I was in the restaurant on Tuesday night before she arrived. I wanted her to know that I wasn’t dropping in on her this time, that I was there waiting for her, but when she slide into the chair across from me, I didn’t see what I expected. Her face, always so open and honest, was a mask of fear. She wouldn’t look at me.

“What’s wrong?” I said, thinking the worst, but not knowing what that could possibly be.

She didn’t look at me, “I hate job interviews.”
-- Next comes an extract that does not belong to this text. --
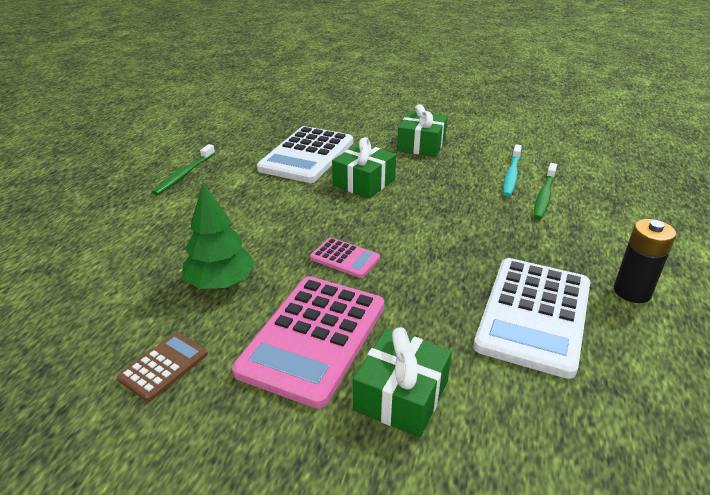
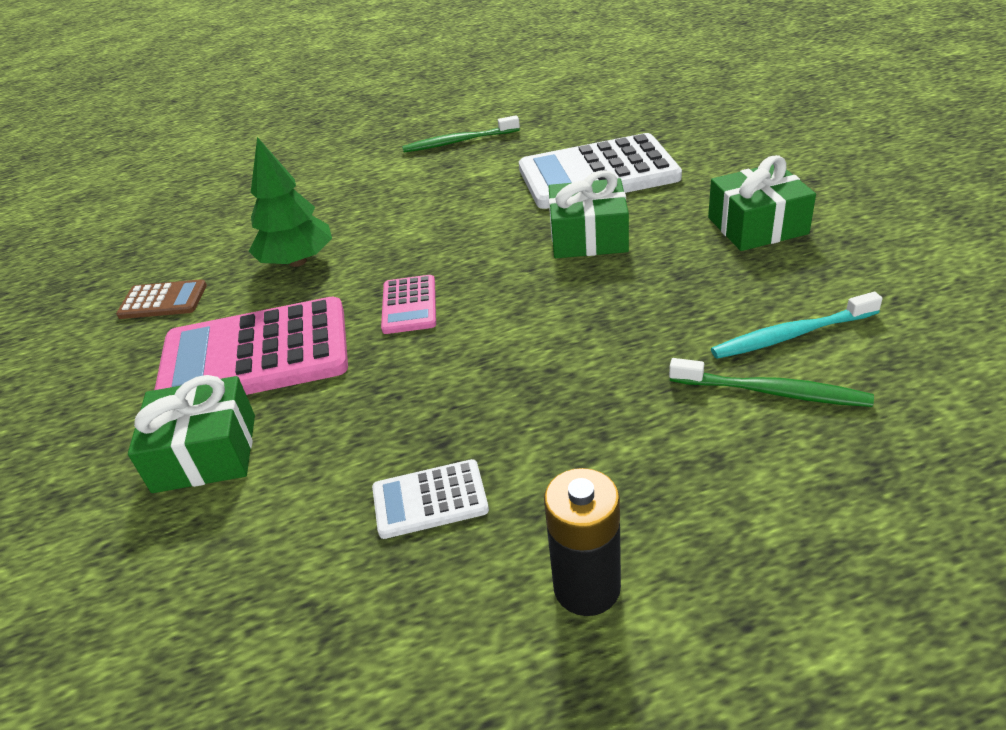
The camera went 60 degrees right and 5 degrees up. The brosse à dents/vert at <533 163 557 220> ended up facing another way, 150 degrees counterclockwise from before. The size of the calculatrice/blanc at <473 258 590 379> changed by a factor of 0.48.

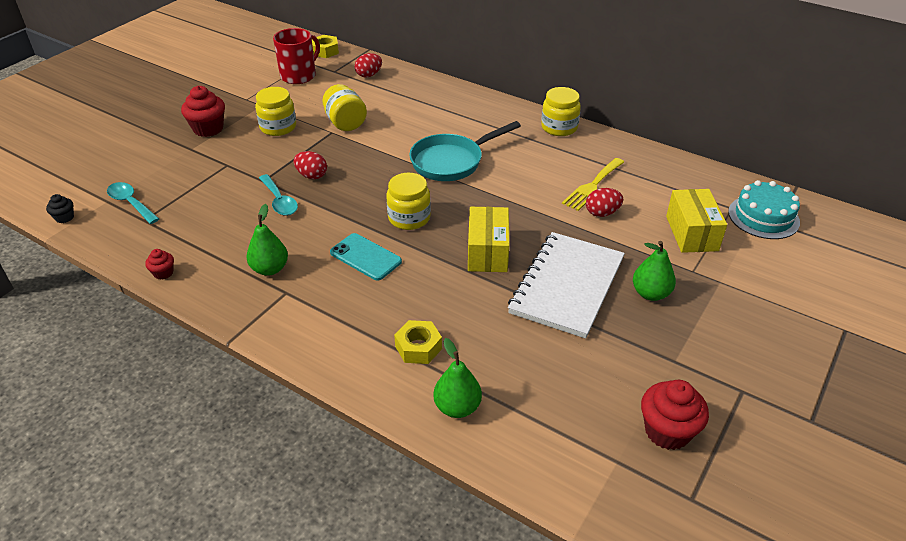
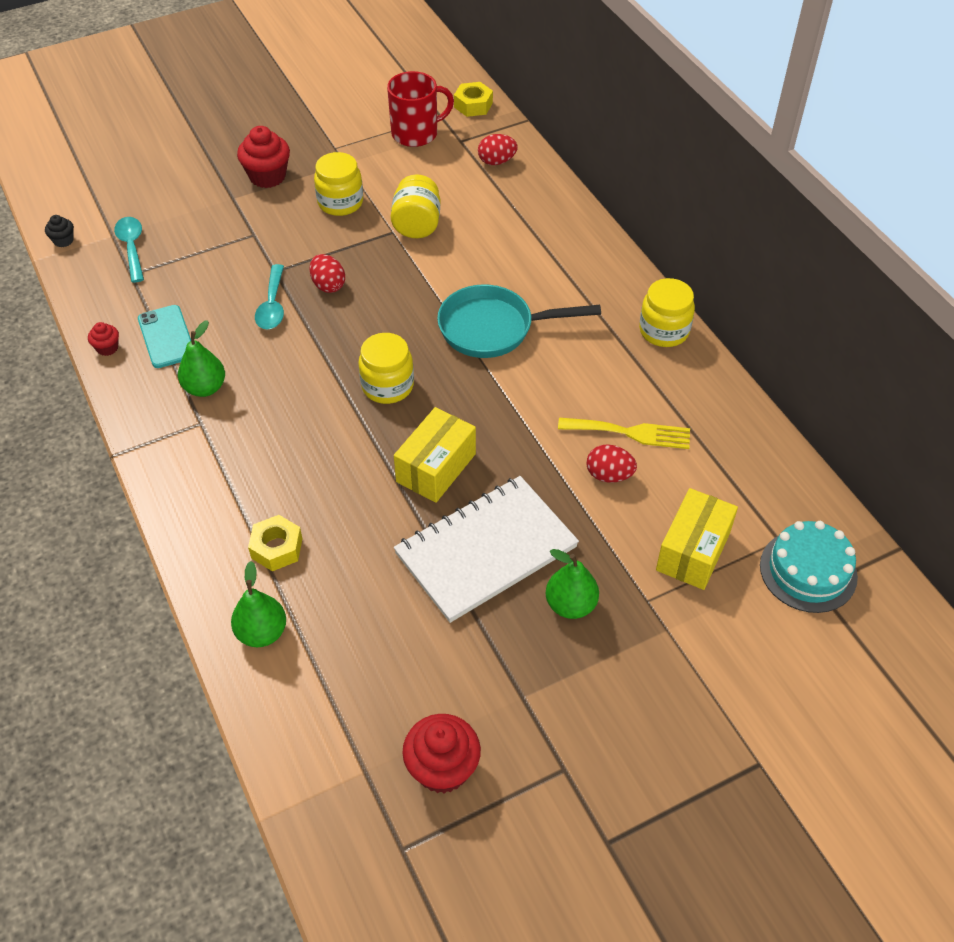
The camera went 30 degrees right and 10 degrees up. The fourchette/jaune at <562 158 624 211> ended up facing another way, 150 degrees counterclockwise from before. The téléphone/turquoise ended up elsewhere, having gone from <330 233 402 281> to <138 305 191 368>.

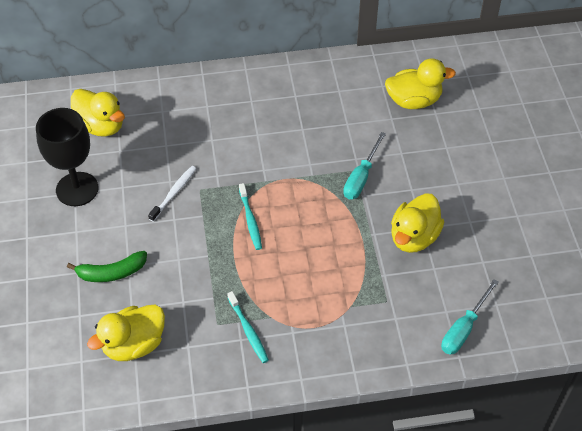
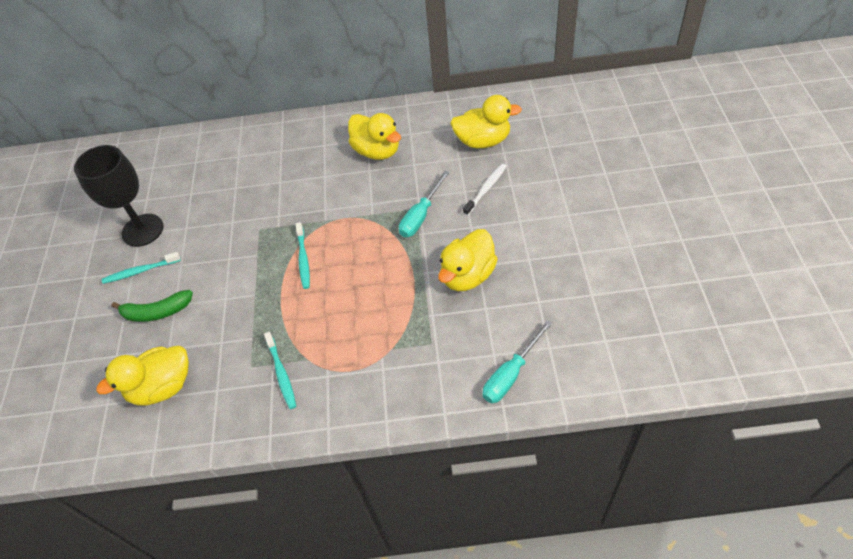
The camera went 10 degrees right and 0 degrees up. The canard/jaune ended up elsewhere, having gone from <71 89 125 137> to <348 113 401 160>. The brosse à dents/blanc ended up elsewhere, having gone from <148 166 197 222> to <463 164 507 216>. The second view gained the brosse à dents/turquoise at <102 252 181 284>.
I didn’t know what she meant. “Doesn’t everyone? Did you have one?”

“I’m having one.”

I was confused, very confused. “I don’t understand.”

“What did you decide?”

Oh, God, yes, of course: this, to her, was about a decision. My decision. She didn’t have to explore her feelings, she knew them. She had to wait; wait for me to discover mine; wait for me to tell her yes or no.

I had decided early Sunday morning: when I was touching her, holding her, when the pain in her eyes had turned to happiness. Wherever this was to go, for however long, I wanted to be with her, I wanted her touch, her hand in mine, my hand in hers. But I couldn’t tell her that on Sunday morning: I didn’t know her number or address; couldn’t remember her last name; had no one to call for it. I was powerless.

I waited in the evenings wrapped in a blanket in my bay window watching the street to see if she would come. But I knew she wouldn’t. I knew she was giving me all the time I needed to understand that she loved me.

“I didn’t decide anything.”

For the first time, she looked at me. “What do you mean?” She was fighting through her fear for meaning.

I smiled, trying to convey an honesty I felt, “One person should never decide for two. We’ll make our decisions together, as we go along.”